-- Entries provided follows --

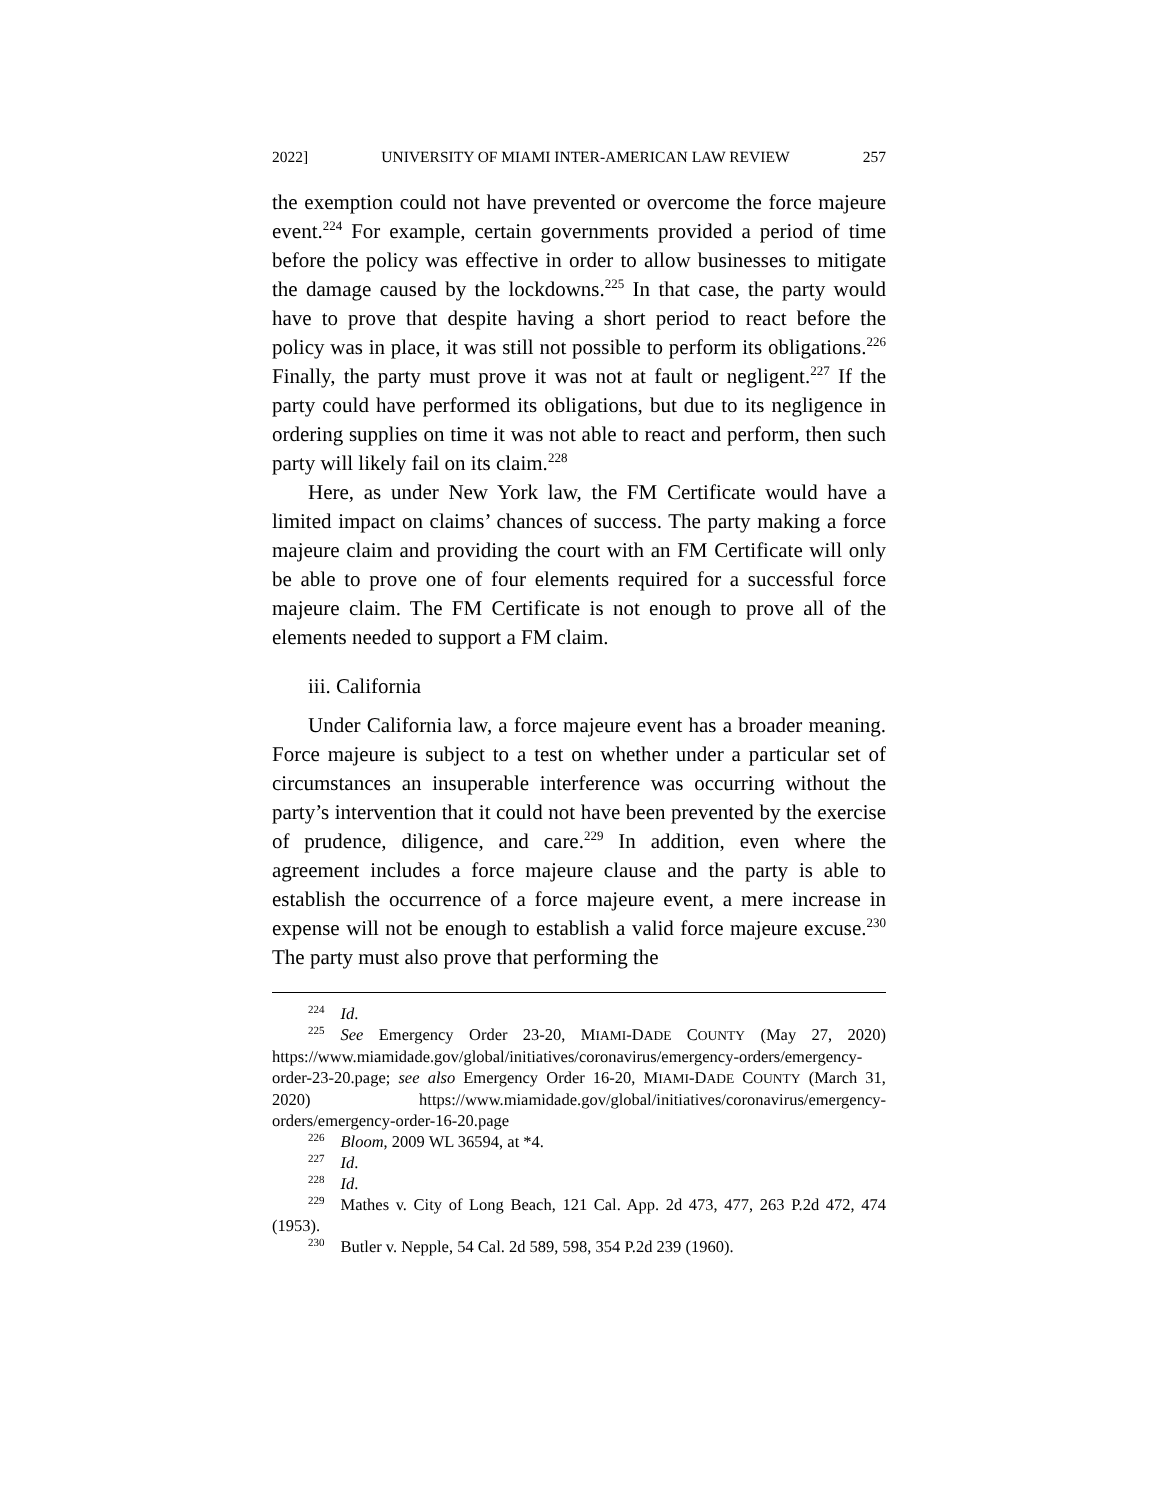2022] UNIVERSITY OF MIAMI INTER-AMERICAN LAW REVIEW 257
the exemption could not have prevented or overcome the force majeure event.<sup>224</sup> For example, certain governments provided a period of time before the policy was effective in order to allow businesses to mitigate the damage caused by the lockdowns.<sup>225</sup> In that case, the party would have to prove that despite having a short period to react before the policy was in place, it was still not possible to perform its obligations.<sup>226</sup> Finally, the party must prove it was not at fault or negligent.<sup>227</sup> If the party could have performed its obligations, but due to its negligence in ordering supplies on time it was not able to react and perform, then such party will likely fail on its claim.<sup>228</sup>
Here, as under New York law, the FM Certificate would have a limited impact on claims’ chances of success. The party making a force majeure claim and providing the court with an FM Certificate will only be able to prove one of four elements required for a successful force majeure claim. The FM Certificate is not enough to prove all of the elements needed to support a FM claim.
iii. California
Under California law, a force majeure event has a broader meaning. Force majeure is subject to a test on whether under a particular set of circumstances an insuperable interference was occurring without the party’s intervention that it could not have been prevented by the exercise of prudence, diligence, and care.<sup>229</sup> In addition, even where the agreement includes a force majeure clause and the party is able to establish the occurrence of a force majeure event, a mere increase in expense will not be enough to establish a valid force majeure excuse.<sup>230</sup> The party must also prove that performing the
<sup>224</sup> Id.
<sup>225</sup> See Emergency Order 23-20, MIAMI-DADE COUNTY (May 27, 2020) https://www.miamidade.gov/global/initiatives/coronavirus/emergency-orders/emergency-order-23-20.page; see also Emergency Order 16-20, MIAMI-DADE COUNTY (March 31, 2020) https://www.miamidade.gov/global/initiatives/coronavirus/emergency-orders/emergency-order-16-20.page
<sup>226</sup> Bloom, 2009 WL 36594, at *4.
<sup>227</sup> Id.
<sup>228</sup> Id.
<sup>229</sup> Mathes v. City of Long Beach, 121 Cal. App. 2d 473, 477, 263 P.2d 472, 474 (1953).
<sup>230</sup> Butler v. Nepple, 54 Cal. 2d 589, 598, 354 P.2d 239 (1960).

-- Entries provided concluded --

Please return every line from the one that contains "Under California law, a" through the end of the entries, exactly, leaving out all others.

Under California law, a force majeure event has a broader meaning. Force majeure is subject to a test on whether under a particular set of circumstances an insuperable interference was occurring without the party’s intervention that it could not have been prevented by the exercise of prudence, diligence, and care.<sup>229</sup> In addition, even where the agreement includes a force majeure clause and the party is able to establish the occurrence of a force majeure event, a mere increase in expense will not be enough to establish a valid force majeure excuse.<sup>230</sup> The party must also prove that performing the
<sup>224</sup> Id.
<sup>225</sup> See Emergency Order 23-20, MIAMI-DADE COUNTY (May 27, 2020) https://www.miamidade.gov/global/initiatives/coronavirus/emergency-orders/emergency-order-23-20.page; see also Emergency Order 16-20, MIAMI-DADE COUNTY (March 31, 2020) https://www.miamidade.gov/global/initiatives/coronavirus/emergency-orders/emergency-order-16-20.page
<sup>226</sup> Bloom, 2009 WL 36594, at *4.
<sup>227</sup> Id.
<sup>228</sup> Id.
<sup>229</sup> Mathes v. City of Long Beach, 121 Cal. App. 2d 473, 477, 263 P.2d 472, 474 (1953).
<sup>230</sup> Butler v. Nepple, 54 Cal. 2d 589, 598, 354 P.2d 239 (1960).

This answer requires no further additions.